Laut einer Studie des WWF zusammen mit dem Alfred-Wegener-Institut für Meeresforschung ist davon auszugehen, dass inzwischen fast alle Arten im Meer mit Plastikverschmutzung konfrontiert seien. Die Folgen seien vielfältig. Sie reichten von Meerestieren, die Plastik bei der Nahrungssuche verschluckten sowie durch Plastikmüll bedeckte Korallen bis hin zu Beeinträchtigungen durch die Aufnahme hormonell wirksamer Substanzen in den Körper durch mikroskopische Nanokunststoffpartikel.
Für Nachschub ist gesorgt
Nach Erkenntnissen der Expert*innen des AWI ist der ökologisch als riskant geltende Schwellenwert für die Konzentration von Mikroplastik in einigen Brennpunktregionen wie dem Mittelmeer, dem Gelben Meer oder dem arktischen Meereis bereits heute überschritten.
Bis zum Ende des Jahrhunderts könnte dies aufgrund des fortschreitenden Zerfalls der bereits in den Weltmeeren befindlichen Kunststoffe auf einer Fläche der Fall sein, die der zweieinhalbfachen Grösse Grönlands entspricht.

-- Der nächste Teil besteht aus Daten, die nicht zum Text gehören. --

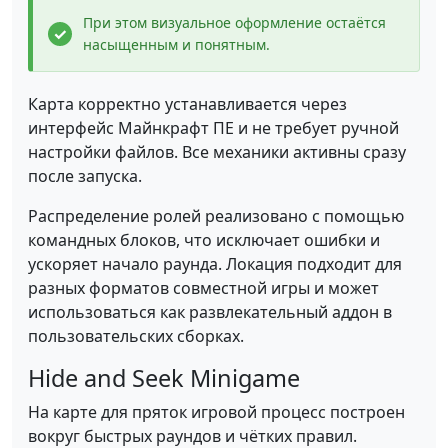
При этом визуальное оформление остаётся
насыщенным и понятным.
Карта корректно устанавливается через
интерфейс Майнкрафт ПЕ и не требует ручной
настройки файлов. Все механики активны сразу
после запуска.
Распределение ролей реализовано с помощью
командных блоков, что исключает ошибки и
ускоряет начало раунда. Локация подходит для
разных форматов совместной игры и может
использоваться как развлекательный аддон в
пользовательских сборках.
Hide and Seek Minigame
На карте для пряток игровой процесс построен
вокруг быстрых раундов и чётких правил.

Laut Prognosen wird die globale Plastikproduktion bis zum Jahr 2040 voraussichtlich noch einmal mehr als verdoppeln, wodurch sich die Menge des grösseren Plastikmülls in den Meeren in den kommenden 30 Jahren vervierfacht.
Anders als bei uns, wo Plastik etwa in geschlossenen Recyclinganlagen verflüssigt oder verbrannt werde, werde es andernorts einfach auf die nächste unbewohnte Insel ausser Sichtweite der Urlaubsdomizile verschifft.
Gerate der Müllberg zu hoch, werde er kurzerhand angezündet. Grote erklärt: «Bei der Verbrennung entstehen unglaubliche Mengen an Mikroplastik, die auf diese Art und Weise direkt ins Meer gelangen.»
«Die globale Plastikproduktion vor allem in Asien ist nach wie vor auf hohem Niveau, es wird also für reichlich Mikroplastiknachschub gesorgt», sagt Grote. Für ihn und viele andere ist klar: «Es gibt Handlungsbedarf.»